*Data supplied*.

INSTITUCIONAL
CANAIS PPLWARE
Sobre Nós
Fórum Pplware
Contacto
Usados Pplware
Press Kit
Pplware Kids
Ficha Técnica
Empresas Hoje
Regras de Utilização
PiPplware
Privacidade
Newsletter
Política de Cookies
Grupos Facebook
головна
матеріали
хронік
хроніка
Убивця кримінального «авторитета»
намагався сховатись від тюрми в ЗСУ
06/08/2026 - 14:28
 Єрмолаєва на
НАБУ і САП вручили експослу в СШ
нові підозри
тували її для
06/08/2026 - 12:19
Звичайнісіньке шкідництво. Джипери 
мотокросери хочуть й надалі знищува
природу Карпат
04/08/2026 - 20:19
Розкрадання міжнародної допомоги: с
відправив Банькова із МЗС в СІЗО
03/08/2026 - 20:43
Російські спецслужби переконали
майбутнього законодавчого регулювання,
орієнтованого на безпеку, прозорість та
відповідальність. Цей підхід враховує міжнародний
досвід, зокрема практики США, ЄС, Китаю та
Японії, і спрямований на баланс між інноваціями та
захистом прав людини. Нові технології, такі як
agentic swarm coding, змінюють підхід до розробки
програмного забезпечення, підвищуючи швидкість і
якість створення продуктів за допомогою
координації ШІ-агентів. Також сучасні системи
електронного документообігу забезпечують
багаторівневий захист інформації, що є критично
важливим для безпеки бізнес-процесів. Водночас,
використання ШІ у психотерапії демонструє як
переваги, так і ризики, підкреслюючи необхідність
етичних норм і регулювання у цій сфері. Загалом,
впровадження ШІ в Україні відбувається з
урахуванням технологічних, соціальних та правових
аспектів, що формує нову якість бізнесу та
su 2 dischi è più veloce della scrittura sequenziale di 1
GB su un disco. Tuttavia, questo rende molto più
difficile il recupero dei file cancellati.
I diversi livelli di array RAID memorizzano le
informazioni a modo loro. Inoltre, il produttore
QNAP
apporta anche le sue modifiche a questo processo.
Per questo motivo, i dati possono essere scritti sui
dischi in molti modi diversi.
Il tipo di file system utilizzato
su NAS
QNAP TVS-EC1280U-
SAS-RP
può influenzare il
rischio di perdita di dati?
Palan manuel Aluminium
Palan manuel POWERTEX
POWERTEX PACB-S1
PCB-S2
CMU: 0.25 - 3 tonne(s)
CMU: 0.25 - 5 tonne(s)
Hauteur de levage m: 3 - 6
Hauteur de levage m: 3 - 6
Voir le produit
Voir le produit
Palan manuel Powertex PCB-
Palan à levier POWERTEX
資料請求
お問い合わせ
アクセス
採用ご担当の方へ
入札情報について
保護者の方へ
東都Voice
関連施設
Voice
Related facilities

*Exercise brief*. Turn the text of every item above into a single numbered list with one line per entry, leaving out blank lines.

*Expected answer*.
1. INSTITUCIONAL
2. CANAIS PPLWARE
3. Sobre Nós
4. Fórum Pplware
5. Contacto
6. Usados Pplware
7. Press Kit
8. Pplware Kids
9. Ficha Técnica
10. Empresas Hoje
11. Regras de Utilização
12. PiPplware
13. Privacidade
14. Newsletter
15. Política de Cookies
16. Grupos Facebook
17. головна
18. матеріали
19. хронік
20. хроніка
21. Убивця кримінального «авторитета»
22. намагався сховатись від тюрми в ЗСУ
23. 06/08/2026 - 14:28
24.  Єрмолаєва на
25. НАБУ і САП вручили експослу в СШ
26. нові підозри
27. тували її для
28. 06/08/2026 - 12:19
29. Звичайнісіньке шкідництво. Джипери 
30. мотокросери хочуть й надалі знищува
31. природу Карпат
32. 04/08/2026 - 20:19
33. Розкрадання міжнародної допомоги: с
34. відправив Банькова із МЗС в СІЗО
35. 03/08/2026 - 20:43
36. Російські спецслужби переконали
37. майбутнього законодавчого регулювання,
38. орієнтованого на безпеку, прозорість та
39. відповідальність. Цей підхід враховує міжнародний
40. досвід, зокрема практики США, ЄС, Китаю та
41. Японії, і спрямований на баланс між інноваціями та
42. захистом прав людини. Нові технології, такі як
43. agentic swarm coding, змінюють підхід до розробки
44. програмного забезпечення, підвищуючи швидкість і
45. якість створення продуктів за допомогою
46. координації ШІ-агентів. Також сучасні системи
47. електронного документообігу забезпечують
48. багаторівневий захист інформації, що є критично
49. важливим для безпеки бізнес-процесів. Водночас,
50. використання ШІ у психотерапії демонструє як
51. переваги, так і ризики, підкреслюючи необхідність
52. етичних норм і регулювання у цій сфері. Загалом,
53. впровадження ШІ в Україні відбувається з
54. урахуванням технологічних, соціальних та правових
55. аспектів, що формує нову якість бізнесу та
56. su 2 dischi è più veloce della scrittura sequenziale di 1
57. GB su un disco. Tuttavia, questo rende molto più
58. difficile il recupero dei file cancellati.
59. I diversi livelli di array RAID memorizzano le
60. informazioni a modo loro. Inoltre, il produttore
61. QNAP
62. apporta anche le sue modifiche a questo processo.
63. Per questo motivo, i dati possono essere scritti sui
64. dischi in molti modi diversi.
65. Il tipo di file system utilizzato
66. su NAS
67. QNAP TVS-EC1280U-
68. SAS-RP
69. può influenzare il
70. rischio di perdita di dati?
71. Palan manuel Aluminium
72. Palan manuel POWERTEX
73. POWERTEX PACB-S1
74. PCB-S2
75. CMU: 0.25 - 3 tonne(s)
76. CMU: 0.25 - 5 tonne(s)
77. Hauteur de levage m: 3 - 6
78. Hauteur de levage m: 3 - 6
79. Voir le produit
80. Voir le produit
81. Palan manuel Powertex PCB-
82. Palan à levier POWERTEX
83. 資料請求
84. お問い合わせ
85. アクセス
86. 採用ご担当の方へ
87. 入札情報について
88. 保護者の方へ
89. 東都Voice
90. 関連施設
91. Voice
92. Related facilities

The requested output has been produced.